(Text extracted from each page)
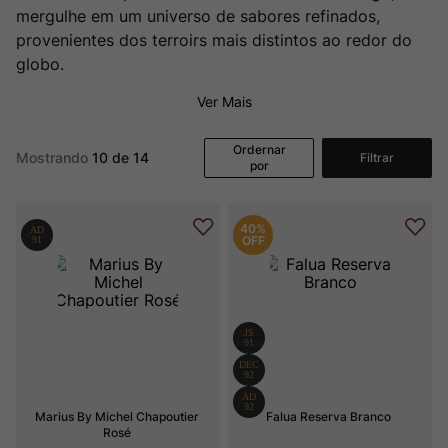
mergulhe em um universo de sabores refinados,
provenientes dos terroirs mais distintos ao redor do
globo.
Ver Mais
Ordernar
Mostrando
10 de 14
Filtrar
por
40%
OFF
Marius By Michel Chapoutier 
Falua Reserva Branco
Rosé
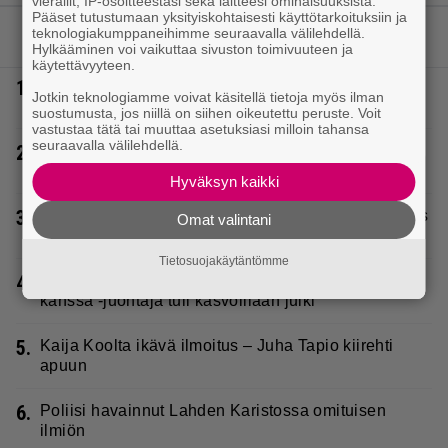
vierailit, IP-osoitteestasi sekä laitteesi ominaisuuksista.
Pääset tutustumaan yksityiskohtaisesti käyttötarkoituksiin ja
teknologiakumppaneihimme seuraavalla välilehdellä.
LUETUIMMAT JUTUT
Hylkääminen voi vaikuttaa sivuston toimivuuteen ja
käytettävyyteen.
1.
Täällä pelattiin lauantain Loton ja Jokerin isot rahat
Jotkin teknologiamme voivat käsitellä tietoja myös ilman
– Tokmannilla, ABC:lla, netissä…
suostumusta, jos niillä on siihen oikeutettu peruste. Voit
vastustaa tätä tai muuttaa asetuksiasi milloin tahansa
seuraavalla välilehdellä.
2.
IS: Hjalliksen ja Jasminen häissä suomalainen
supertähti
Hyväksyn kaikki
3.
Seiska: Laulaja Frederik lyttäsi Eput – johan oli taas
Omat valintani
kielen käyttöä
Tietosuojakäytäntömme
4.
IS: Mysteerivideolla esiintynyt Tanssii tähtien
kanssa -juontaja tuli kasvoillaan julki
5.
Kaija Koolta ikävä ilmoitus – Juha Tapio kiirehti
apuun
6.
Poliisi havainnut Lahden Karistossa omituisen
ilmiön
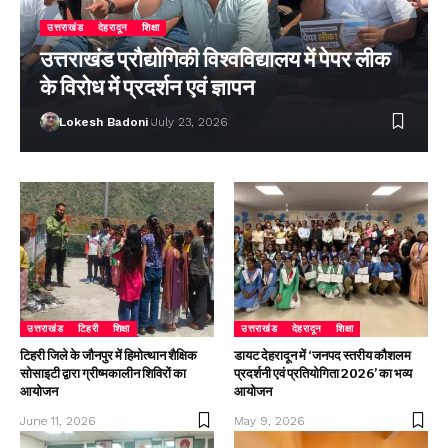
उत्तराखंड
देहरादून
शिक्षा
उत्तराखंड प्रौद्योगिकी विश्वविद्यालय में पेपर लीक
के विरोध में प्रदर्शन एवं ज्ञापन
Lokesh Badoni
July 23, 2026
उत्तराखंड
टिहरी
शिक्षा
उत्तराखंड
देहरादून
शिक्षा
टिहरी जिले के जौनपुर में हिमोत्थान शैक्षिक
डायट देहरादून में ‘जनपद स्तरीय कौशलम
सोसाइटी द्वारा ग्रीष्मकालीन शिविरों का
प्रदर्शनी एवं प्रतियोगिता 2026’ का भव्य
आयोजन
आयोजन
June 11, 2026
May 9, 2026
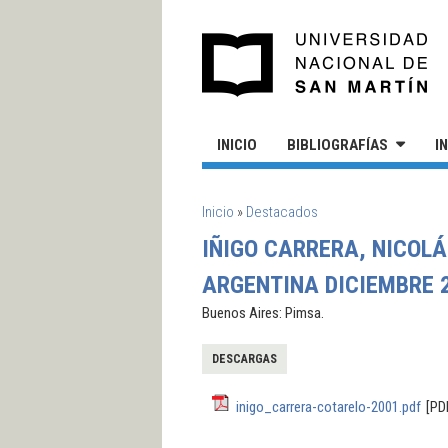
Pasar al contenido principal
UN
INICIO
BIBLIOGRAFÍAS
I
SE ENCUENTRA USTED AQUÍ
Inicio
»
Destacados
IÑIGO CARRERA, NICOLÁ
ARGENTINA DICIEMBRE 2
Buenos Aires: Pimsa.
DESCARGAS
inigo_carrera-cotarelo-2001.pdf
[PD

Exercise directions:
Can you copy out every one of the lines above word for word, leaving the pictures out?

Output for this task:
mergulhe em um universo de sabores refinados,
provenientes dos terroirs mais distintos ao redor do
globo.
Ver Mais
Ordernar
Mostrando
10 de 14
Filtrar
por
40%
OFF
Marius By Michel Chapoutier 
Falua Reserva Branco
Rosé
vierailit, IP-osoitteestasi sekä laitteesi ominaisuuksista.
Pääset tutustumaan yksityiskohtaisesti käyttötarkoituksiin ja
teknologiakumppaneihimme seuraavalla välilehdellä.
LUETUIMMAT JUTUT
Hylkääminen voi vaikuttaa sivuston toimivuuteen ja
käytettävyyteen.
1.
Täällä pelattiin lauantain Loton ja Jokerin isot rahat
Jotkin teknologiamme voivat käsitellä tietoja myös ilman
– Tokmannilla, ABC:lla, netissä…
suostumusta, jos niillä on siihen oikeutettu peruste. Voit
vastustaa tätä tai muuttaa asetuksiasi milloin tahansa
seuraavalla välilehdellä.
2.
IS: Hjalliksen ja Jasminen häissä suomalainen
supertähti
Hyväksyn kaikki
3.
Seiska: Laulaja Frederik lyttäsi Eput – johan oli taas
Omat valintani
kielen käyttöä
Tietosuojakäytäntömme
4.
IS: Mysteerivideolla esiintynyt Tanssii tähtien
kanssa -juontaja tuli kasvoillaan julki
5.
Kaija Koolta ikävä ilmoitus – Juha Tapio kiirehti
apuun
6.
Poliisi havainnut Lahden Karistossa omituisen
ilmiön
उत्तराखंड
देहरादून
शिक्षा
उत्तराखंड प्रौद्योगिकी विश्वविद्यालय में पेपर लीक
के विरोध में प्रदर्शन एवं ज्ञापन
Lokesh Badoni
July 23, 2026
उत्तराखंड
टिहरी
शिक्षा
उत्तराखंड
देहरादून
शिक्षा
टिहरी जिले के जौनपुर में हिमोत्थान शैक्षिक
डायट देहरादून में ‘जनपद स्तरीय कौशलम
सोसाइटी द्वारा ग्रीष्मकालीन शिविरों का
प्रदर्शनी एवं प्रतियोगिता 2026’ का भव्य
आयोजन
आयोजन
June 11, 2026
May 9, 2026
Pasar al contenido principal
UN
INICIO
BIBLIOGRAFÍAS
I
SE ENCUENTRA USTED AQUÍ
Inicio
»
Destacados
IÑIGO CARRERA, NICOLÁ
ARGENTINA DICIEMBRE 2
Buenos Aires: Pimsa.
DESCARGAS
inigo_carrera-cotarelo-2001.pdf
[PD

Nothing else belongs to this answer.